Under such media the disease, par excellence, of the Gaboon is the paroxysm which is variously called Coast, African, Guinea, and Bullom fever. Dr. Ford, who has written a useful treatise upon the subject,7 finds hebdomadal periodicity in the attacks, and lays great stress upon this point of chronothermalism. He recognizes the normal stages, preparatory, invasional, reactionary, and resolutionary. Like Drs. Livingstone and Hutchinson, he holds fever and quinine “incompatibles,” and he highly approves of the prophylactic adhibition of chinchona used by the unfortunate Douville in 1828. Experience in his own person and in numerous patients “proves all theoretical objections to the use of six grains an hour, or fifty and sixty grains of quinine in one day or remission to be absolutely imaginary.” He is “convinced that it is not a stimulant,” and with many apologies he cautiously sanctions alcohol, which should often be the physician’s mainstay. As he advocated ten-grain doses of calomel by way of preliminary cathartic, the American missionaries stationed on the River have adopted a treatment still more “severe”—quinine till deafness ensues, and half a handful of mercury, often continued till a passage opens through the palate, placing mouth and nose in directer communication. Dr. Ford also recommends during the invasion or period of chills external friction of mustard or of fresh red pepper either in tincture or in powder, a good alleviator always procurable; and the internal use of pepper-tea, to bring on the stages of reaction and resolution. Few will agree with him that gruels and farinaceous articles are advisable during intermissions, when the patient craves for port, essence of beef, and consomme; nor can we readily admit the dictum that in the tropics “the most wholesome diet, without doubt, is chiefly vegetable.” Despite Jacquemont and all the rice-eaters, I cry beef and beer for ever and everywhere! Many can testify personally to the value of the unofficinal prescription which he offers in cases of severe lichen (prickly heat), leading to impetigo. It is as follows, and it is valuable:—

Cold cream. . . . . . . . . . 3j.
Glycerine . . . . . . . . . . 3j.
Chloroform . . . . . . . . .3ij.
Oil of bitter almonds . . gtt. x.

5 “Abeokuta and the Camaroons Mountains,” vol. ii. chap. i. London: Tinsleys, 1863.

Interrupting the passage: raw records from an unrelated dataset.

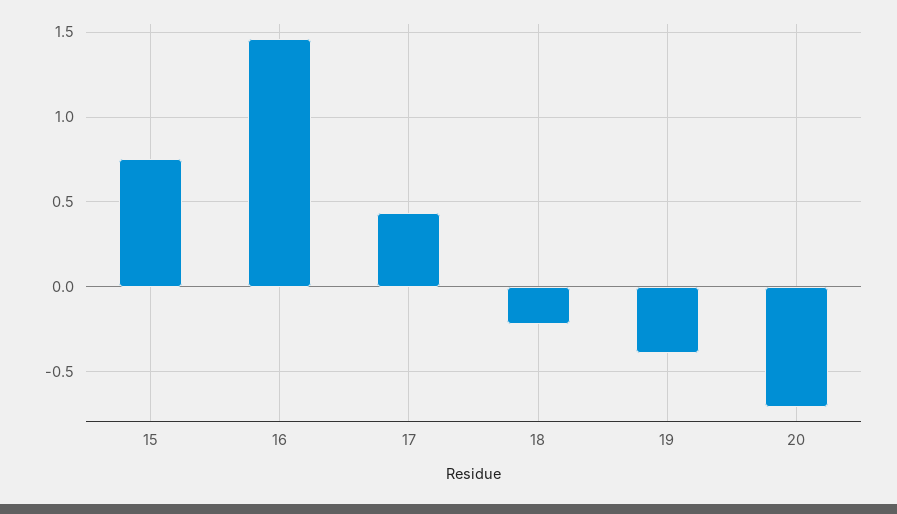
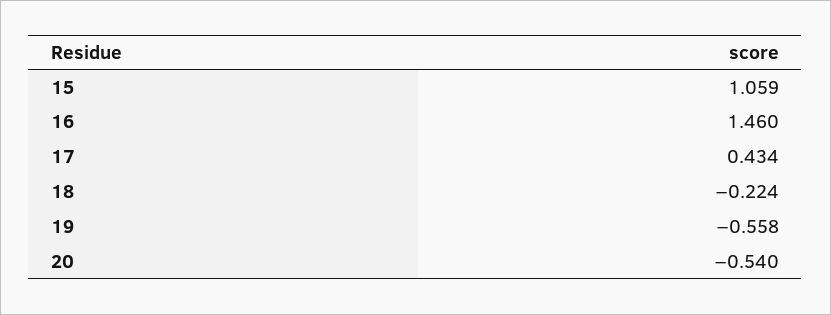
15: 0.75 -> 1.059
19: -0.4 -> -0.558
20: -0.7 -> -0.54

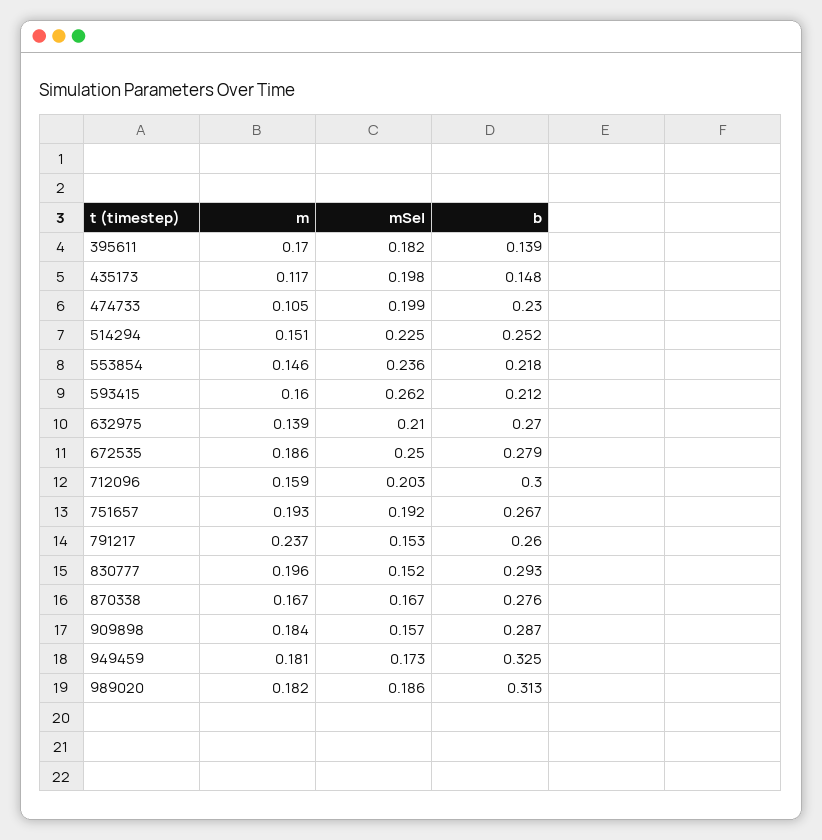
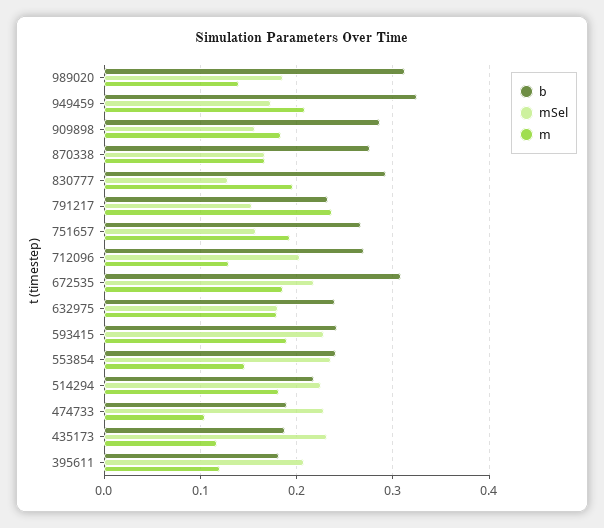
m, 395611: 0.17 -> 0.12
mSel, 395611: 0.182 -> 0.21
b, 395611: 0.139 -> 0.18
mSel, 435173: 0.198 -> 0.23
b, 435173: 0.148 -> 0.19
mSel, 474733: 0.199 -> 0.23
b, 474733: 0.23 -> 0.19
m, 514294: 0.151 -> 0.18
b, 514294: 0.252 -> 0.22
b, 553854: 0.218 -> 0.24
m, 593415: 0.16 -> 0.19
mSel, 593415: 0.262 -> 0.23
b, 593415: 0.212 -> 0.24
m, 632975: 0.139 -> 0.18
mSel, 632975: 0.21 -> 0.18
b, 632975: 0.27 -> 0.24
mSel, 672535: 0.25 -> 0.22
b, 672535: 0.279 -> 0.31
m, 712096: 0.159 -> 0.13
b, 712096: 0.3 -> 0.27
mSel, 751657: 0.192 -> 0.16
b, 791217: 0.26 -> 0.23
mSel, 830777: 0.152 -> 0.13
m, 949459: 0.181 -> 0.21
m, 989020: 0.182 -> 0.14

6 See “Zanzibar City, Island, and Coast,” vol. i. chap. v sect. 2.

7 “Observations on the Fevers of the West African Coast.” New York: Jenkins, 1856. A more valuable work is the “Medical Topography, &c. of West Africa,” by the late W.F. Daniell, M.D., 1849. Finally, Mr. Consul Hutchinson offered valuable suggestions in his work on the Niger Expedition of 1854–5 (Longmans, 1855, and republished in the “Traveller’s Library”).